▶ [Instruction]: Rewrite the lines below, replacing every "Telefon" with "Tel." and leaving everything else unchanged.

------

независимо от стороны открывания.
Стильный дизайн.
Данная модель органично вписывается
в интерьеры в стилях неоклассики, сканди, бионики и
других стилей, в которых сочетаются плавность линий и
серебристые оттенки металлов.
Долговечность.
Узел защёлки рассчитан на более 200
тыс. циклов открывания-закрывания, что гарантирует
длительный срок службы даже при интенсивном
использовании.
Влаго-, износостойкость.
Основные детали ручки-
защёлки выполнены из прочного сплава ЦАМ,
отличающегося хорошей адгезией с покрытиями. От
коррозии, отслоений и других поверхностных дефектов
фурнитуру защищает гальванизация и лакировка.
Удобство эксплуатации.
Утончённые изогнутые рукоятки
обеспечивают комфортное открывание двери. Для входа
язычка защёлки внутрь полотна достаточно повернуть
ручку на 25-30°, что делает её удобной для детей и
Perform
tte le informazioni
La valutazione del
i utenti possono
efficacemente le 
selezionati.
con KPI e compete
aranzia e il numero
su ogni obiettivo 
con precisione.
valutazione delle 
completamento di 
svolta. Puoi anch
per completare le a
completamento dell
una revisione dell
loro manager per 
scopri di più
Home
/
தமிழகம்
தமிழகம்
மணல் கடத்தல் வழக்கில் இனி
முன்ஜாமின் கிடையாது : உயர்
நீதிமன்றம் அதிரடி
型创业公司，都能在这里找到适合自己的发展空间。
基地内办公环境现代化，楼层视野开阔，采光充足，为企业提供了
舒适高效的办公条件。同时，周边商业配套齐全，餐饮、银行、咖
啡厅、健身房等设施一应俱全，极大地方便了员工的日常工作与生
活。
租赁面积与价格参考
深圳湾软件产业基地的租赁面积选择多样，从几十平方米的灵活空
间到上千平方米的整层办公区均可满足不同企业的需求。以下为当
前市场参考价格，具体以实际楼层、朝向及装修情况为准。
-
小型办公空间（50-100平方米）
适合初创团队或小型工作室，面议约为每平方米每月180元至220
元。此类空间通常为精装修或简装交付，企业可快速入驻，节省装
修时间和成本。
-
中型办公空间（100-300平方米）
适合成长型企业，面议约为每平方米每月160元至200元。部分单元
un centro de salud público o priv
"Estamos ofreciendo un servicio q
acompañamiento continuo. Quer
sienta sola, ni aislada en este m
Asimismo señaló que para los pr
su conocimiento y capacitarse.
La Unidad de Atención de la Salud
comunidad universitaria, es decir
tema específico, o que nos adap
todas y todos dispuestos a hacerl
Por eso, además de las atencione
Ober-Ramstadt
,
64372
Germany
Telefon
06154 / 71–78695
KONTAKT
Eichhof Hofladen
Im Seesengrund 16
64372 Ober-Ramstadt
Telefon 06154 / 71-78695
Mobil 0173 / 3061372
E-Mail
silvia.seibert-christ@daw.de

------

▶ [Output of the task]:
независимо от стороны открывания.
Стильный дизайн.
Данная модель органично вписывается
в интерьеры в стилях неоклассики, сканди, бионики и
других стилей, в которых сочетаются плавность линий и
серебристые оттенки металлов.
Долговечность.
Узел защёлки рассчитан на более 200
тыс. циклов открывания-закрывания, что гарантирует
длительный срок службы даже при интенсивном
использовании.
Влаго-, износостойкость.
Основные детали ручки-
защёлки выполнены из прочного сплава ЦАМ,
отличающегося хорошей адгезией с покрытиями. От
коррозии, отслоений и других поверхностных дефектов
фурнитуру защищает гальванизация и лакировка.
Удобство эксплуатации.
Утончённые изогнутые рукоятки
обеспечивают комфортное открывание двери. Для входа
язычка защёлки внутрь полотна достаточно повернуть
ручку на 25-30°, что делает её удобной для детей и
Perform
tte le informazioni
La valutazione del
i utenti possono
efficacemente le 
selezionati.
con KPI e compete
aranzia e il numero
su ogni obiettivo 
con precisione.
valutazione delle 
completamento di 
svolta. Puoi anch
per completare le a
completamento dell
una revisione dell
loro manager per 
scopri di più
Home
/
தமிழகம்
தமிழகம்
மணல் கடத்தல் வழக்கில் இனி
முன்ஜாமின் கிடையாது : உயர்
நீதிமன்றம் அதிரடி
型创业公司，都能在这里找到适合自己的发展空间。
基地内办公环境现代化，楼层视野开阔，采光充足，为企业提供了
舒适高效的办公条件。同时，周边商业配套齐全，餐饮、银行、咖
啡厅、健身房等设施一应俱全，极大地方便了员工的日常工作与生
活。
租赁面积与价格参考
深圳湾软件产业基地的租赁面积选择多样，从几十平方米的灵活空
间到上千平方米的整层办公区均可满足不同企业的需求。以下为当
前市场参考价格，具体以实际楼层、朝向及装修情况为准。
-
小型办公空间（50-100平方米）
适合初创团队或小型工作室，面议约为每平方米每月180元至220
元。此类空间通常为精装修或简装交付，企业可快速入驻，节省装
修时间和成本。
-
中型办公空间（100-300平方米）
适合成长型企业，面议约为每平方米每月160元至200元。部分单元
un centro de salud público o priv
"Estamos ofreciendo un servicio q
acompañamiento continuo. Quer
sienta sola, ni aislada en este m
Asimismo señaló que para los pr
su conocimiento y capacitarse.
La Unidad de Atención de la Salud
comunidad universitaria, es decir
tema específico, o que nos adap
todas y todos dispuestos a hacerl
Por eso, además de las atencione
Ober-Ramstadt
,
64372
Germany
Tel.
06154 / 71–78695
KONTAKT
Eichhof Hofladen
Im Seesengrund 16
64372 Ober-Ramstadt
Tel. 06154 / 71-78695
Mobil 0173 / 3061372
E-Mail
silvia.seibert-christ@daw.de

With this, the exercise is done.